Trevor shook his head. “Only that it’s to do with the Blue Ridge Institute and their research. Expensive stuff, but profitable ventures usually are. If the results end up sold to the military, the payout will be well worth it. A government teat rarely dries up.” He reached across her and squeezed her breast for a second before she slapped his hand away.

“Speaking of government teats, how goes it with our golden calf in the Senate?”

“He’s completely on board.
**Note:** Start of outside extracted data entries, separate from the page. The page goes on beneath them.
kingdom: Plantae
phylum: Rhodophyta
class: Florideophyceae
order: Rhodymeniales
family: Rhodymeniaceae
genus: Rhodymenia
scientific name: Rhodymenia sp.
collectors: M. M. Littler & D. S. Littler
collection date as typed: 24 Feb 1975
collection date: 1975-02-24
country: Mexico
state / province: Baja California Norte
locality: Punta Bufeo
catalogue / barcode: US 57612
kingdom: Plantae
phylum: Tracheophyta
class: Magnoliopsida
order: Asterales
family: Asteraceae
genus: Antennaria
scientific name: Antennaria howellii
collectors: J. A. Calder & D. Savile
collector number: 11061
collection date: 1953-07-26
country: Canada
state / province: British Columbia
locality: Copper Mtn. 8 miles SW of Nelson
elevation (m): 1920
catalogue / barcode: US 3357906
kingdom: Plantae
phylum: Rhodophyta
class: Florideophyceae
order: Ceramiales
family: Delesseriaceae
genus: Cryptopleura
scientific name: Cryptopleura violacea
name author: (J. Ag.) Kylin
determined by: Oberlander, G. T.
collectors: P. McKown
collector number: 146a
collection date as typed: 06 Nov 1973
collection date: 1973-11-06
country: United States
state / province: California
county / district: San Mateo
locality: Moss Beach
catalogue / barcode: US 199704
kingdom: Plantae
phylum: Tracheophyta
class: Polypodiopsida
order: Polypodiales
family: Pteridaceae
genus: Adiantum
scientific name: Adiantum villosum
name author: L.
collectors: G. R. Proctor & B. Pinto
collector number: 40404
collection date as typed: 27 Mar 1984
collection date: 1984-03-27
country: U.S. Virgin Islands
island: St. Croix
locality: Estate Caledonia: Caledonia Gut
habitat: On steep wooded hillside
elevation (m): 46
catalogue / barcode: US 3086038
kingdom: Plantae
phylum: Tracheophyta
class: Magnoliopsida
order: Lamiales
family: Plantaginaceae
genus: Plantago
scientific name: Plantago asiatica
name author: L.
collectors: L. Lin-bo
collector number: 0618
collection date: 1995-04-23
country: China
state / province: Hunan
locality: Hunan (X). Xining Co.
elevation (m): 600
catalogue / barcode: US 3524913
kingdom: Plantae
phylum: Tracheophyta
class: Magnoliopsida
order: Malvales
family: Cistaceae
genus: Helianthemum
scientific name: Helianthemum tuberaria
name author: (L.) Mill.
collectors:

Even if he decides to change his mind somewhere down the line, which I doubt, we have him cornered. It won’t come to that, though. He’s hungry and ambitious, so as long as we keep pushing him up the hill he’ll do whatever we suggest. For the good of the city and the country as a whole, of course.”

“Of course,” Sandra said, and sniffed. She took a long drag on her cigarette and blew the smoke up to the ceiling, where it hung in a slight cloud around the chandelier. “I must say, it was a genius idea. Supplementing the police force with outside help while convincing the participating cities to pay half, while we pay the rest with federal grants. No wonder he listens to us. The city council must have got down on their knees and started pulling at his belt when he showed them that proposal and the money it would save them.”

Trevor chuckled. “Yes, I was rather proud of that one. The obvious choice really, when you look at the numbers.”

Sandra looked into Trevor’s eyes and smiled. For a moment Trevor was taken back to when he first met her, her arm hooked through the arm of a former district attorney. Her eyes had been the same then, bright and deep with sharp awareness.

“Not the obvious choice for everyone, darling,” she said. “That’s why we are where we are, and everybody else is where they are.”

“Very true.” Trevor’s heart began to speed up. “Now tell me, do you remember what we did the night we met, at that awful party so long ago?”

Her smile turned into a feline grin. “Indeed, I do. Do you think you still have what it takes?”

Trevor smiled back at her and took her cigarette and put it out on the ivory ashtray on the table. Then he took her hands and led her upstairs.